■ Exercise aim
If a line in the records contains the word "does", count it; state the resulting number and nothing more.

*** Opening of Supplied material ***

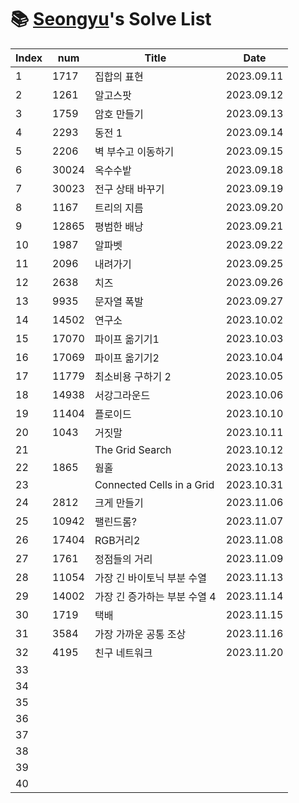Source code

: # 📚 <a href="https://github.com/kimseongyu">Seongyu</a>'s Solve List

| Index | num   | Title                        | Date       |
| ----- | ----- | ---------------------------- | ---------- |
| 1     | 1717  | 집합의 표현                  | 2023.09.11 |
| 2     | 1261  | 알고스팟                     | 2023.09.12 |
| 3     | 1759  | 암호 만들기                  | 2023.09.13 |
| 4     | 2293  | 동전 1                       | 2023.09.14 |
| 5     | 2206  | 벽 부수고 이동하기           | 2023.09.15 |
| 6     | 30024 | 옥수수밭                     | 2023.09.18 |
| 7     | 30023 | 전구 상태 바꾸기             | 2023.09.19 |
| 8     | 1167  | 트리의 지름                  | 2023.09.20 |
| 9     | 12865 | 평범한 배낭                  | 2023.09.21 |
| 10    | 1987  | 알파벳                       | 2023.09.22 |
| 11    | 2096  | 내려가기                     | 2023.09.25 |
| 12    | 2638  | 치즈                         | 2023.09.26 |
| 13    | 9935  | 문자열 폭발                  | 2023.09.27 |
| 14    | 14502 | 연구소                       | 2023.10.02 |
| 15    | 17070 | 파이프 옮기기1               | 2023.10.03 |
| 16    | 17069 | 파이프 옮기기2               | 2023.10.04 |
| 17    | 11779 | 최소비용 구하기 2            | 2023.10.05 |
| 18    | 14938 | 서강그라운드                 | 2023.10.06 |
| 19    | 11404 | 플로이드                     | 2023.10.10 |
| 20    | 1043  | 거짓말                       | 2023.10.11 |
| 21    |       | The Grid Search              | 2023.10.12 |
| 22    | 1865  | 웜홀                         | 2023.10.13 |
| 23    |       | Connected Cells in a Grid    | 2023.10.31 |
| 24    | 2812  | 크게 만들기                  | 2023.11.06 |
| 25    | 10942 | 팰린드롬?                    | 2023.11.07 |
| 26    | 17404 | RGB거리2                     | 2023.11.08 |
| 27    | 1761  | 정점들의 거리                | 2023.11.09 |
| 28    | 11054 | 가장 긴 바이토닉 부분 수열   | 2023.11.13 |
| 29    | 14002 | 가장 긴 증가하는 부분 수열 4 | 2023.11.14 |
| 30    | 1719  | 택배                         | 2023.11.15 |
| 31    | 3584  | 가장 가까운 공통 조상        | 2023.11.16 |
| 32    | 4195  | 친구 네트워크                | 2023.11.20 |
| 33    |       |                              |            |
| 34    |       |                              |            |
| 35    |       |                              |            |
| 36    |       |                              |            |
| 37    |       |                              |            |
| 38    |       |                              |            |
| 39    |       |                              |            |
| 40    |       |                              |            |
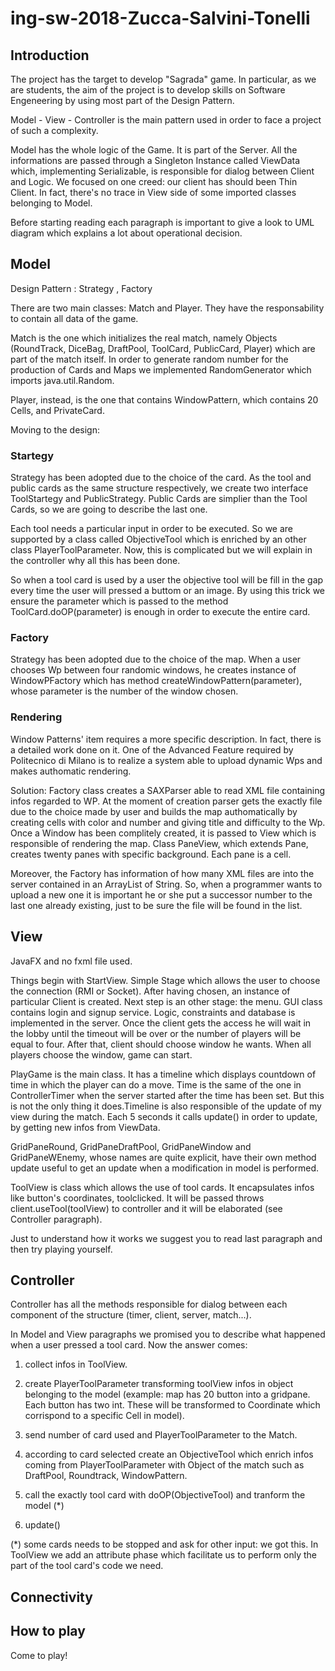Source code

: # ing-sw-2018-Zucca-Salvini-Tonelli

## Introduction

The project has the target to develop "Sagrada" game. In particular, as we are students, the aim of the project is to 
develop skills on Software Engeneering by using most part of the Design Pattern. 

Model - View - Controller is the main pattern used in order to face a project of such a complexity.

Model has the whole logic of the Game. It is part of the Server. All the informations are passed through a Singleton Instance 
called ViewData which, implementing Serializable, is responsible for dialog between Client and Logic. We focused on one creed:
our client has should been Thin Client. In fact, there's no trace in View side of some imported classes belonging to Model.

Before starting reading each paragraph is important to give a look to UML diagram which explains a lot about
operational decision.

## Model

Design Pattern : Strategy , Factory

There are two main classes: Match and Player. They have the responsability to contain all data of the game.

Match is the one which initializes the real match, namely Objects (RoundTrack, DiceBag, DraftPool, ToolCard, PublicCard, Player)
which are part of the match itself. In order to generate random number for the production of Cards and Maps we implemented 
RandomGenerator which imports java.util.Random.

Player, instead, is the one that contains WindowPattern, which contains 20 Cells, and PrivateCard.

Moving to the design:

### Startegy

Strategy has been adopted due to the choice of the card. As the tool and public cards as the same structure respectively, we create 
two interface ToolStartegy and PublicStrategy. Public Cards are simplier than the Tool Cards, so we are going to describe the last one.

Each tool needs a particular input in order to be executed. So we are supported by a class called ObjectiveTool which is enriched 
by an other class PlayerToolParameter. Now, this is complicated but we will explain in the controller why all this has been done.

So when a tool card is used by a user the objective tool will be fill in the gap every time the user will pressed a buttom or an image.
By using this trick we ensure the parameter which is passed to the method ToolCard.doOP(parameter) is enough in order
to execute the entire card.

### Factory

Strategy has been adopted due to the choice of the map. When a user chooses Wp between four randomic windows, he creates 
instance of WindowPFactory which has method createWindowPattern(parameter), whose parameter is the number of the window chosen.

### Rendering

Window Patterns' item requires a more specific description. In fact, there is a detailed work done on it.
One of the Advanced Feature required by Politecnico di Milano is to realize a system able to upload dynamic Wps and makes 
authomatic rendering.

Solution: Factory class creates a SAXParser able to read XML file containing infos regarded to WP. At the moment of creation
parser gets the exactly file due to the choice made by user and builds the map authomatically by creating cells with color 
and number and giving title and difficulty to the Wp. Once a Window has been complitely created, it is passed to View which 
is responsible of rendering the map. Class PaneView, which extends Pane, creates twenty panes with specific background.
Each pane is a cell.

Moreover, the Factory has information of how many XML files are into the server contained in an ArrayList of String.
So, when a programmer wants to upload a new one it is important he or she put a successor number to the last one already existing, 
just to be sure the file will be found in the list.

## View

JavaFX and no fxml file used.

Things begin with StartView. Simple Stage which allows the user to choose the connection (RMI or Socket).
After having chosen, an instance of particular Client is created.
Next step is an other stage: the menu. GUI class contains login and signup service. Logic, constraints and database is 
implemented in the server.
Once the client gets the access he will wait in the lobby until the timeout will be over or the number of players 
will be equal to four.
After that, client should choose window he wants. When all players choose the window, game can start.

PlayGame is the main class. It has a timeline which displays countdown of time in which the player can do a move. Time is the same
of the one in ControllerTimer when the server started after the time has been set.
But this is not the only thing it does.Timeline is also responsible of the update of my view during the match. Each 5 seconds it 
calls update() in order to update, by getting new infos from ViewData.

GridPaneRound, GridPaneDraftPool, GridPaneWindow and GridPaneWEnemy, whose names are quite explicit, have their own method update useful to get an update when 
a modification in model is performed.

ToolView is class which allows the use of tool cards. It encapsulates infos like button's coordinates, toolclicked. It will 
be passed throws client.useTool(toolView) to controller and it will be elaborated (see Controller paragraph).

Just to understand how it works we suggest you to read last paragraph and then try playing yourself.


## Controller

Controller has all the methods responsible for dialog between each component of the structure (timer, client, server, match...).

In Model and View paragraphs we promised you to describe what happened when a user pressed a tool card. Now the answer comes:

1) collect infos in ToolView.

2) create PlayerToolParameter transforming toolView infos in object belonging to the model 
(example:  map has 20 button into a gridpane. Each button has two int. These will be transformed to 
Coordinate which corrispond to a specific Cell in model).

3) send number of card used and PlayerToolParameter to the Match.

4) according to card selected create an ObjectiveTool which enrich infos coming from PlayerToolParameter with Object of the match such as
DraftPool, Roundtrack, WindowPattern.

5) call the exactly tool card with doOP(ObjectiveTool) and tranform the model (*)

6) update()

(*) some cards needs to be stopped and ask for other input: we got this. In ToolView we add an attribute phase which facilitate
us to perform only the part of the tool card's code we need.

## Connectivity


## How to play

Come to play!





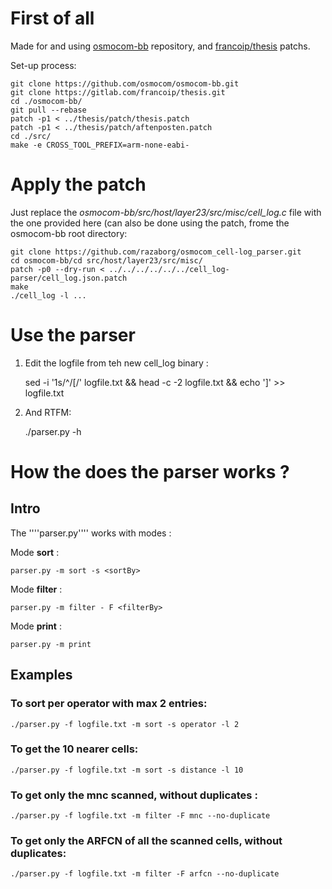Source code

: # First of all 

Made for and using [osmocom-bb](git://git.osmocom.org/osmocom-bb.git) repository, and [francoip/thesis](https://gitlab.com/francoip/thesis.git) patchs.

Set-up process:

	git clone https://github.com/osmocom/osmocom-bb.git
	git clone https://gitlab.com/francoip/thesis.git
	cd ./osmocom-bb/
	git pull --rebase
	patch -p1 < ../thesis/patch/thesis.patch
	patch -p1 < ../thesis/patch/aftenposten.patch
 	cd ./src/
	make -e CROSS_TOOL_PREFIX=arm-none-eabi-

# Apply the patch

Just replace the *osmocom-bb/src/host/layer23/src/misc/cell_log.c* file with the one provided here (can also be done using the patch, frome the osmocom-bb root directory:
	
	git clone https://github.com/razaborg/osmocom_cell-log_parser.git
	cd osmocom-bb/cd src/host/layer23/src/misc/
	patch -p0 --dry-run < ../../../../../../cell_log-parser/cell_log.json.patch
	make
	./cell_log -l ...

# Use the parser

1. Edit the logfile from teh new cell_log binary :

	sed -i '1s/^/[/' logfile.txt && head -c -2 logfile.txt && echo ']' >> logfile.txt

2. And RTFM:

	./parser.py -h 


# How the does the parser works ? 

## Intro

The ''''parser.py'''' works with modes :

Mode **sort** :

	parser.py -m sort -s <sortBy>

Mode **filter** : 

	parser.py -m filter - F <filterBy>

Mode **print** : 

	parser.py -m print

## Examples

### To sort per operator with max 2 entries:

	./parser.py -f logfile.txt -m sort -s operator -l 2

### To get the 10 nearer cells:

	./parser.py -f logfile.txt -m sort -s distance -l 10

### To get only the mnc scanned, without duplicates :

	./parser.py -f logfile.txt -m filter -F mnc --no-duplicate

### To get only the ARFCN of all the scanned cells, without duplicates:

	./parser.py -f logfile.txt -m filter -F arfcn --no-duplicate


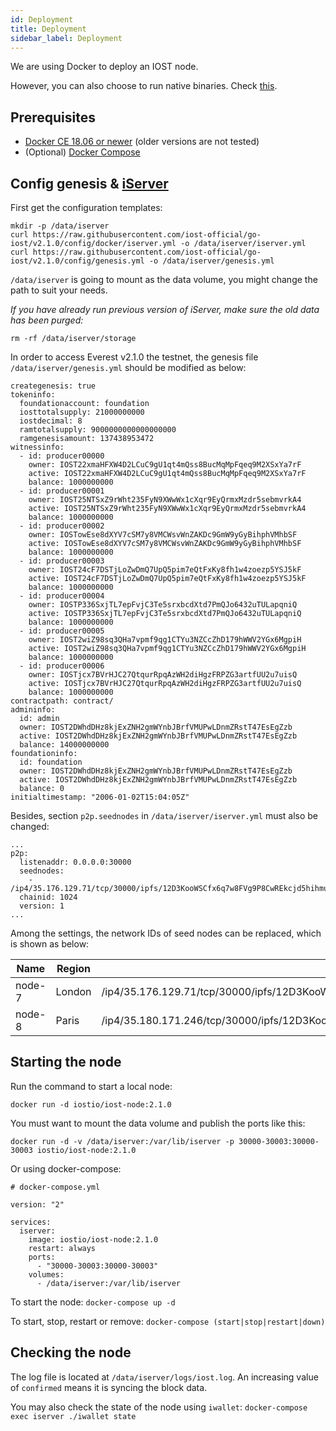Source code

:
 ```yaml
---
id: Deployment
title: Deployment
sidebar_label: Deployment
---
```


We are using Docker to deploy an IOST node.

However, you can also choose to run native binaries. Check [this](Environment-Configuration.md).

## Prerequisites

- [Docker CE 18.06 or newer](https://docs.docker.com/install/) (older versions are not tested)
- (Optional) [Docker Compose](https://docs.docker.com/compose/install/)

## Config genesis & [iServer](./iServer.md)

First get the configuration templates:

```
mkdir -p /data/iserver
curl https://raw.githubusercontent.com/iost-official/go-iost/v2.1.0/config/docker/iserver.yml -o /data/iserver/iserver.yml
curl https://raw.githubusercontent.com/iost-official/go-iost/v2.1.0/config/genesis.yml -o /data/iserver/genesis.yml
```

`/data/iserver` is going to mount as the data volume, you might change the path to suit your needs.

*If you have already run previous version of iServer, make sure the old data has been purged:*

```
rm -rf /data/iserver/storage
```

In order to access Everest v2.1.0 the testnet, the genesis
file `/data/iserver/genesis.yml` should be modified as below:

```
creategenesis: true
tokeninfo:
  foundationaccount: foundation
  iosttotalsupply: 21000000000
  iostdecimal: 8
  ramtotalsupply: 9000000000000000000
  ramgenesisamount: 137438953472
witnessinfo:
  - id: producer00000
    owner: IOST22xmaHFXW4D2LCuC9gU1qt4mQss8BucMqMpFqeq9M2XSxYa7rF
    active: IOST22xmaHFXW4D2LCuC9gU1qt4mQss8BucMqMpFqeq9M2XSxYa7rF
    balance: 1000000000
  - id: producer00001
    owner: IOST25NTSxZ9rWht235FyN9XWwWx1cXqr9EyQrmxMzdr5sebmvrkA4
    active: IOST25NTSxZ9rWht235FyN9XWwWx1cXqr9EyQrmxMzdr5sebmvrkA4
    balance: 1000000000
  - id: producer00002
    owner: IOSTowEse8dXYV7cSM7y8VMCWsvWnZAKDc9GmW9yGyBihphVMhbSF
    active: IOSTowEse8dXYV7cSM7y8VMCWsvWnZAKDc9GmW9yGyBihphVMhbSF
    balance: 1000000000
  - id: producer00003
    owner: IOST24cF7DSTjLoZwDmQ7UpQ5pim7eQtFxKy8fh1w4zoezp5YSJ5kF
    active: IOST24cF7DSTjLoZwDmQ7UpQ5pim7eQtFxKy8fh1w4zoezp5YSJ5kF
    balance: 1000000000
  - id: producer00004
    owner: IOSTP336SxjTL7epFvjC3Te5srxbcdXtd7PmQJo6432uTULapqniQ
    active: IOSTP336SxjTL7epFvjC3Te5srxbcdXtd7PmQJo6432uTULapqniQ
    balance: 1000000000
  - id: producer00005
    owner: IOST2wiZ98sq3QHa7vpmf9qg1CTYu3NZCcZhD179hWWV2YGx6MgpiH
    active: IOST2wiZ98sq3QHa7vpmf9qg1CTYu3NZCcZhD179hWWV2YGx6MgpiH
    balance: 1000000000
  - id: producer00006
    owner: IOSTjcx7BVrHJC27QtqurRpqAzWH2diHgzFRPZG3artfUU2u7uisQ
    active: IOSTjcx7BVrHJC27QtqurRpqAzWH2diHgzFRPZG3artfUU2u7uisQ
    balance: 1000000000
contractpath: contract/
admininfo:
  id: admin
  owner: IOST2DWhdDHz8kjExZNH2gmWYnbJBrfVMUPwLDnmZRstT47EsEgZzb
  active: IOST2DWhdDHz8kjExZNH2gmWYnbJBrfVMUPwLDnmZRstT47EsEgZzb
  balance: 14000000000
foundationinfo:
  id: foundation
  owner: IOST2DWhdDHz8kjExZNH2gmWYnbJBrfVMUPwLDnmZRstT47EsEgZzb
  active: IOST2DWhdDHz8kjExZNH2gmWYnbJBrfVMUPwLDnmZRstT47EsEgZzb
  balance: 0
initialtimestamp: "2006-01-02T15:04:05Z"
```

Besides, section `p2p.seednodes` in `/data/iserver/iserver.yml` must also be changed:

```
...
p2p:
  listenaddr: 0.0.0.0:30000
  seednodes:
    - /ip4/35.176.129.71/tcp/30000/ipfs/12D3KooWSCfx6q7w8FVg9P8CwREkcjd5hihmujdQKttuXgAGWh6a
  chainid: 1024
  version: 1
...
```

Among the settings, the network IDs of seed nodes can be replaced, which is shown as below:

| Name   | Region | Network ID                                                                              |
| ------ | ------ | --------------------------------------------------------------------------------------- |
| node-7 | London | /ip4/35.176.129.71/tcp/30000/ipfs/12D3KooWSCfx6q7w8FVg9P8CwREkcjd5hihmujdQKttuXgAGWh6a |
| node-8 | Paris  | /ip4/35.180.171.246/tcp/30000/ipfs/12D3KooWMBoNscv9tKUioseQemmrWFmEBPcLatRfWohAdkDQWb9w |

## Starting the node

Run the command to start a local node:

```
docker run -d iostio/iost-node:2.1.0
```

You must want to mount the data volume and publish the ports like this:

```
docker run -d -v /data/iserver:/var/lib/iserver -p 30000-30003:30000-30003 iostio/iost-node:2.1.0
```

Or using docker-compose:

```
# docker-compose.yml

version: "2"

services:
  iserver:
    image: iostio/iost-node:2.1.0
    restart: always
    ports:
      - "30000-30003:30000-30003"
    volumes:
      - /data/iserver:/var/lib/iserver
```

To start the node: `docker-compose up -d`

To start, stop, restart or remove: `docker-compose (start|stop|restart|down)`

## Checking the node

The log file is located at `/data/iserver/logs/iost.log`.
An increasing value of `confirmed` means it is syncing the block data.

You may also check the state of the node using `iwallet`:
`docker-compose exec iserver ./iwallet state`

*** Close of Supplied material ***

■ Answer to this exercise
2